I think this might be a problem for usage from the IDE context, in which we definitely need to decide which test environments need the local package installed, and we need to pick which interpreter version to use.

stefanor · November 23, 2024, 9:49am

From Debian’s point of view, yes, this would probably be interesting.
If there was a single entry-point for executing tests, and a well-specified list of test dependencies, we could use that to automatically create/update our packages.

We currently have heuristics to determine which test-runner to use. A well-defined test execution mechanism would be more reliable than heuristics.

I’d have the same concern about this that was raised for OpenSuse:

We’d also want to run this on multiple python versions, when multiple versions are supported. We’d ideally be doing this outside a virtualenv, so we’d want to specify the correct python executable to run the tests. Tox’s built-in {envpython} is nice for this.

stefanor · November 23, 2024, 9:51am

Something I don’t see in the specified is whether the package needs to be “installed” for the tests. i.e. $PKG.dist-info available on sys.path and entry-points available on PATH.

For the distro package building use-case, it’s marginally easier if packages aren’t installed. But upstream developers probably expect them to be installed in a virtualenv, when running tests.

steve.dower · November 23, 2024, 11:48am

It’s a mix. I sure don’t expect my own package to be installed when I’m testing them, and the vast majority of non-tool-obsessed^[1] projects I encounter (mostly at work) don’t seem to either. Install the dependencies and run from the source tree.

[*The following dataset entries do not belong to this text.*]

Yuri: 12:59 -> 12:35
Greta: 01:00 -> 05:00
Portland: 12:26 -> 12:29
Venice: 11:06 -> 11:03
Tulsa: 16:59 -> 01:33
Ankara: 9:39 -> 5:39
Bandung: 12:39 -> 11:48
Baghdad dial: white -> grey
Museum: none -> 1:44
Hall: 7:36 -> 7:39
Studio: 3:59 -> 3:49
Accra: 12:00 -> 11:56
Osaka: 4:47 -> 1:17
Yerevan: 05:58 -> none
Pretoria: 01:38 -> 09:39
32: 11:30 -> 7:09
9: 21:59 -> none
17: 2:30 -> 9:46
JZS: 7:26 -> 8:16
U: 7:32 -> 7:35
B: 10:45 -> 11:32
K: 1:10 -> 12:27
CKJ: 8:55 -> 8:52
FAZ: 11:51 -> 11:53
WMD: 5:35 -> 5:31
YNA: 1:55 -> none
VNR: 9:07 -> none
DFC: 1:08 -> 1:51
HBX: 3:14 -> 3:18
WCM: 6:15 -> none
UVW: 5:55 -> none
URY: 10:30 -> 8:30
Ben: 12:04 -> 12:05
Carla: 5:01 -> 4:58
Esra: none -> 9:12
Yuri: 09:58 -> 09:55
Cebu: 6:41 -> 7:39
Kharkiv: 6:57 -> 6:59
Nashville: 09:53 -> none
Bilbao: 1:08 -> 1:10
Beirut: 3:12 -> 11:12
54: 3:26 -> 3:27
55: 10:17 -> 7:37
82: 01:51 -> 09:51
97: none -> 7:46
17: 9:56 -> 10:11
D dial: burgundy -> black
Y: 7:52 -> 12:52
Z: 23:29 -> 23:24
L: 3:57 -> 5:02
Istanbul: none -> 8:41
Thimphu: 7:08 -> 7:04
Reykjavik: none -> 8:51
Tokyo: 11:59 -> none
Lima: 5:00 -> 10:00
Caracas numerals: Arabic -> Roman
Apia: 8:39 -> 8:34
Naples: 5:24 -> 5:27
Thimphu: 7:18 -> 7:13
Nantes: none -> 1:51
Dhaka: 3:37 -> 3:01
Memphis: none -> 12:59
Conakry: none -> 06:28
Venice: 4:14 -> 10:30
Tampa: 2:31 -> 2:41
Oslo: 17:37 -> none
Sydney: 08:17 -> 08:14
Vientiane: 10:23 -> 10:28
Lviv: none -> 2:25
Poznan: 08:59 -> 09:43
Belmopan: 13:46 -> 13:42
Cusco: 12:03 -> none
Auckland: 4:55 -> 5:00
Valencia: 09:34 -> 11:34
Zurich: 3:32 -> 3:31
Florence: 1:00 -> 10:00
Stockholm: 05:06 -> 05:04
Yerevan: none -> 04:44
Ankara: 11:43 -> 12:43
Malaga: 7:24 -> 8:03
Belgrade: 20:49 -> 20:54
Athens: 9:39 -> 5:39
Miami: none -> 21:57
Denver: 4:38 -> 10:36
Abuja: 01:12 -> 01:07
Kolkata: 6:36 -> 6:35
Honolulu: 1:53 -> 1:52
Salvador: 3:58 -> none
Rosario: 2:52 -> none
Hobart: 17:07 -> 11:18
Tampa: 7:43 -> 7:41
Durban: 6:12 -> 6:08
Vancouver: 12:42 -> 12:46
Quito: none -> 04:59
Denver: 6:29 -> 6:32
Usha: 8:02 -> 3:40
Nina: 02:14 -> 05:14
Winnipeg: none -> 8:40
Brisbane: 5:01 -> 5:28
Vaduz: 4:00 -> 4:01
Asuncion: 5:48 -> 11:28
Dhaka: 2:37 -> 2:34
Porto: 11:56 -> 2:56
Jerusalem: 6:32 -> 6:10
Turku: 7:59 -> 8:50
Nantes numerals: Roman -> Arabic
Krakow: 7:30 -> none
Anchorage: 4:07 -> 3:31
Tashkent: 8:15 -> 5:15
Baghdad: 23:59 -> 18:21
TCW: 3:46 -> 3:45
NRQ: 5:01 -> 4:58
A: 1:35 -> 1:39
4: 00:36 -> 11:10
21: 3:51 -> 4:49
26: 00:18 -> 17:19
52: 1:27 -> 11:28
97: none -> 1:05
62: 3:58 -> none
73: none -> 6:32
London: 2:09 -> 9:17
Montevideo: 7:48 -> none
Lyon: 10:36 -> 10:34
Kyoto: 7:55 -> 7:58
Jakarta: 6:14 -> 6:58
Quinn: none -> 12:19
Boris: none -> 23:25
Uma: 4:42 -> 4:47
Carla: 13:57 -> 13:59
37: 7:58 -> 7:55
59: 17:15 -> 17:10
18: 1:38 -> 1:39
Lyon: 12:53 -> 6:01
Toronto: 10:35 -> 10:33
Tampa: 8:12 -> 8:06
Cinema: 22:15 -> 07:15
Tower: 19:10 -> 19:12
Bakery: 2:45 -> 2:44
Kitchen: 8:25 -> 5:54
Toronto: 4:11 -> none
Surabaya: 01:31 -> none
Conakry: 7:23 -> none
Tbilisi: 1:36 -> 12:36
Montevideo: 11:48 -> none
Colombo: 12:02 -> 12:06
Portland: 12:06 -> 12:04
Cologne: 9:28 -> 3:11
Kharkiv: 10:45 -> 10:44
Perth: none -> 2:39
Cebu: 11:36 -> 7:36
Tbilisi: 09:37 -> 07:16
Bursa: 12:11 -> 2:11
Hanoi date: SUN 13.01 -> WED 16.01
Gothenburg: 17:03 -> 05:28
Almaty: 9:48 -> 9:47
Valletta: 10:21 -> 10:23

The “editable install” workflow is popular among the people who post a lot here, but I really haven’t seen it that much in the outside world.

Not meaning to denigrate the projects that do try and automate everything. I just don’t have a better term for projects who really just want to get their job done, and don’t care to be on the most up to date tools/standards. e.g. most of these projects are figuring out how to migrate off distutils right now (or how to install setuptools so they don’t have to). ↩︎

hroncok · November 23, 2024, 2:40pm

See:

For distro packaging, we would point PYTHONPATH to the buildroot which contains the installed dist-info. That works.